I grew up seeing pictures of my mother all over the house flying, in green tights. She played Peter Pan as a girl in Davenport, Iowa. I was also mesmerized by a photo taken by the local paper of my mother as a teenager standing next to Mary Martin (pictured here). My early love of the theatre was formed in the crucible of my mother’s flight, as it existed in memory. A year after writing For Peter Pan on her 70th Birthday for my mother, I sat down with her in Evanston, Ill., where she lives, to ask her a little bit about her long life in Chicago theatre.
Can you talk about flying as Peter Pan when you were growing up?
The first year we did it, the flying wasn’t very good. You passed across the stage a couple feet above the floor, and it was very painful. The harness cut into your legs, and they padded us with Kotex to try and make it feel better. But the second year the flying was really good. I’m an extremely nervous flyer in airplanes, but I liked flying if it appeared to be of my own volition.
Can you talk about your acting career in Chicago and where you started out?

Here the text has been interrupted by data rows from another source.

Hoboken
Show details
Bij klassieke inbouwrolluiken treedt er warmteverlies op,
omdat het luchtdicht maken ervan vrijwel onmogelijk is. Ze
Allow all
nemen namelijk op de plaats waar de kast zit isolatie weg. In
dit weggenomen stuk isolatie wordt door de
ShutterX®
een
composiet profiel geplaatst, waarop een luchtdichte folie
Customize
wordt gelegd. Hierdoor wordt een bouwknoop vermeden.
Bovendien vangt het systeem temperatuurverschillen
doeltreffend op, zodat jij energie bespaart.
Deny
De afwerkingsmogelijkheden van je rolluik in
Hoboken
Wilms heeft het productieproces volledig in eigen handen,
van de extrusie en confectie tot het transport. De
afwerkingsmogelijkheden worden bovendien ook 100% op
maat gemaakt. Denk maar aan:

The Easter of my senior year in college, I took the bus to Chicago and got a job as Bob Sickinger’s secretary at Hull House Theatre. Bob Sickinger was quite a character. He had absolutely no interest in me as an actor, only an interest in me as someone to stuff envelopes, so it wasn’t very satisfying. But shortly thereafter I got involved with the Chicago City Players, doing several shows there directed by June Pyskacek. Much later, TimeLine Theatre took over that same space, and I’ve been in several shows with them as well (Gaslight, Dolly West’s Kitchen, and This Happy Breed, which got a Jeff award for best ensemble). It took my breath away when I realized at my first Timeline rehearsal that the last show I’d done in that space on Wellington Avenue had been 25 to 30 years earlier.

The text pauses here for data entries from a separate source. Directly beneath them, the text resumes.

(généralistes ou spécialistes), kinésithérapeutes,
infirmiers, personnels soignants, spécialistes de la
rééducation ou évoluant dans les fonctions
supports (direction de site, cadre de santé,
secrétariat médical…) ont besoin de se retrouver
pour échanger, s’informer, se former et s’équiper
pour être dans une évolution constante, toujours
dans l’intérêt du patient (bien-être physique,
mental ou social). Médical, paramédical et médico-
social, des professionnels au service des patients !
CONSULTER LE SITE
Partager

You’ve been involved with a number of companies in Chicago that you work with over and over again—TimeLine, the Piven Theatre Workshop, and most recently Redtwist Theatre. Can you talk about that ethos of Chicago theatre a little—the storefront theatre and the nature of ensemble in Chicago?
The theatre community in Chicago feels larger than one company; there are a lot of Chicago actors who belong to more than one company. People know each other and go back and forth even between Equity and non-Equity companies—this is true of actors, directors, and designers. TimeLine started as a non-Equity company; so did the Piven Theatre Workshop. It’s incredible. When I came to Chicago in 1964, there was Hull House Theatre, a non-Equity, off-Loop theatre; there was a summer theatre called Court Theatre at the University of Chicago, which was outdoors; there were dinner theatres; road companies of Broadway shows; and that was it. And now it’s incredible the number of indigenous companies there are here—Chicago is a wonderful place for young people in theatre. It’s fine for old people too.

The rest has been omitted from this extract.